The Greensboro, NC native’s progression, prompted by the situations and opportunities he has been provided on a graduated basis, has been nearly ideal. One of my previous articles states how Busio went from a “tantalizing bit player to a bona fide starter” in 2020. What has prompted his 2021 rise? As he vowed when he asked for the #10 shirt in preseason, Busio has stepped up his performance level. Stepping up his performance level has generated not only new avenues on the field, but new problems for Busio to solve. These avenues and problems have pulled the 19-year-old’s natural talent and cultivated abilities out of him. The more daring and more ambitious one is, the more challenges one can conquer and the more benefits one produces.

“The things that he’s able to pull off on a regular basis and do it consistently is incredible.

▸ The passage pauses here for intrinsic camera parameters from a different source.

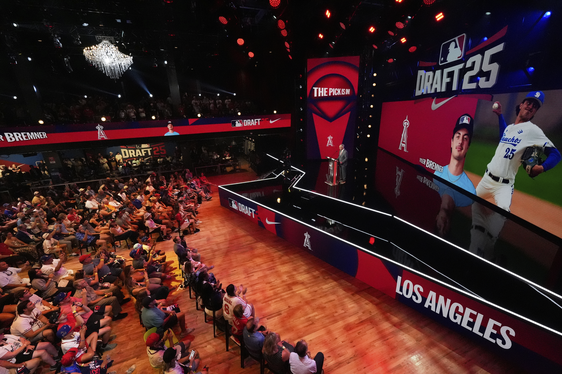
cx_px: 281
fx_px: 219
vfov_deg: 81.2
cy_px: 187
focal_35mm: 14
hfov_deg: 104.3
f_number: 7.1
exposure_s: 1/1000
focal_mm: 14
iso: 8000
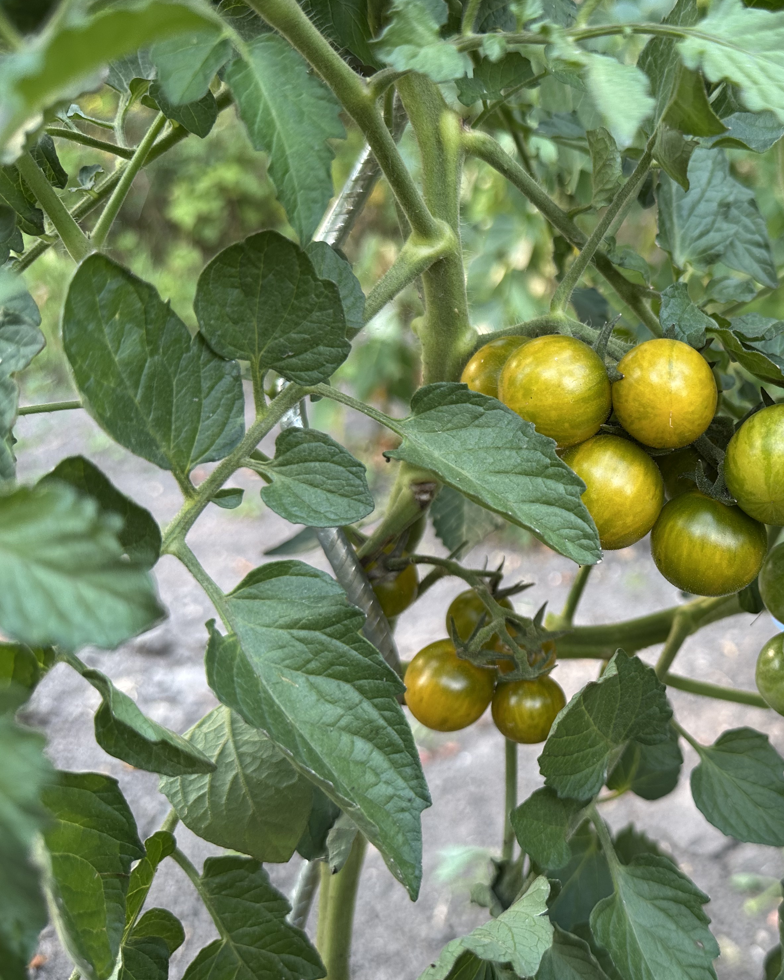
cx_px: 648
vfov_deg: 55.7
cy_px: 495
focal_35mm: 32
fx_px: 928
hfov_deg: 43.3
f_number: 1.78
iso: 80
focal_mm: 6.86
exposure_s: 1/121
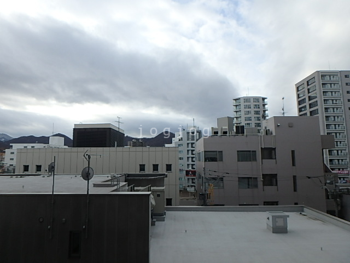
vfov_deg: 63.4
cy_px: 132
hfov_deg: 79.0
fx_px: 212
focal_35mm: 21
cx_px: 175
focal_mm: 3.7
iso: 125
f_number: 3.5
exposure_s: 1/1000
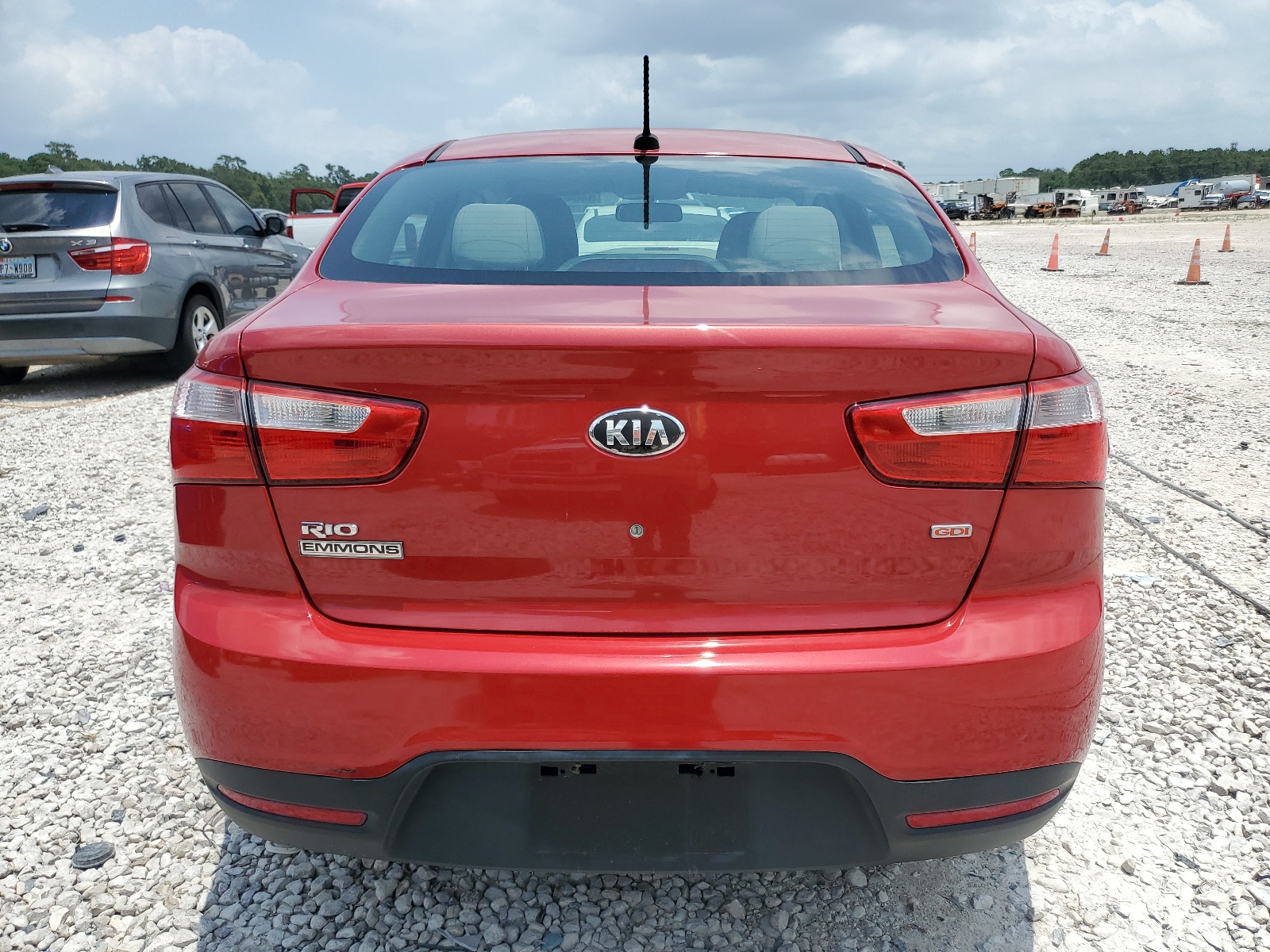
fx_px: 954
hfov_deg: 67.3
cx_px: 635
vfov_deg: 53.1
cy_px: 476
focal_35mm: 26
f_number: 1.5
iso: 50
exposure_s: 1/5000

He’s just got a great attitude,” said Kansas City Manager Peter Vermes in the post-game press conference Saturday night. “I don’t think he gets the recognition that he deserves. He is a fantastic player. He is a great kid. He continues to display what a great soccer player he is every time he steps onto the field.”

The praise is warranted, especially from one who sees Busio in action every single day. Let’s be frank, reliable and occasionally spectacular relative to his peers is not a level that every player in MLS or LaLiga or Serie A reaches. Surely, however, Vermes is fully cognizant of Busio not being a complete, finished product.

MLSSoccer.com analyst Matt Doyle warns that Busio’s defensive grit needs to be consistent, reliable, even persistent in his article reflecting on Week 7 in MLS. Agreed. At San Jose Earthquakes, Busio was duped defensively seven times and allowed Chris Wondolowski to drift all alone to the back post for a 72nd chance that MLS’s all-time leading scorer should have finished. At times, on the possession side, Busio is too slow to get into available space to be that necessary option for goalkeeper Tim Melia and Ilie and Fontas.

And, while praising Sporting’s budding starlet, Doyle’s goes too far in claiming that Busio has been “setting the tempo and establishing a rhythm for his side while all alone at the back point of the 4-3-3.” Sure, Busio has been a part of that, certainly more so in the May 22nd 3-1 win at San Jose when Fontas did not play, but Ilie and Fontas have been the larger parts.

What is most to like about Busio is that he is aware of what he needs to do to keep reaching new levels. He knows he needs to make a larger impact on each match, knows that he needs to increase those all-important goals and assists numbers. The youngster is working on all that, even the persistent grit:

When Busio does move on to Europe with a club taking an educated gamble on him (I’m guessing after the 2021 season concludes.), he will draw on the benefits he has reaped in Kansas City under Vermes, the Sporting staff, and his teammates’ all-encompassing tutelage. As he possibly starts the progression process all over again, without everyone looking out for him.

The meteoric rise of MLS grads Alphonso Davies and Zach Steffen, and the recent successes of Daryl Dike and Brenden Aaronson in the European theater have dulled our knowledge of reality. If Busio is to see success over there in an opportunistic time frame, he will need to not only exhibit his well-known adaptability, but be consistent, persistent, and reliable right away. And more than occasionally spectacular. Otherwise, he will risk being bogged down in the “potential star” production line. That “great attitude” Vermes lauded will be tested like never before.

May Busio’s “full house” of consistency, reliability, and adaptability, complemented by his natural talent and cultivated ability evolve then (and why not now?) into a royal flush.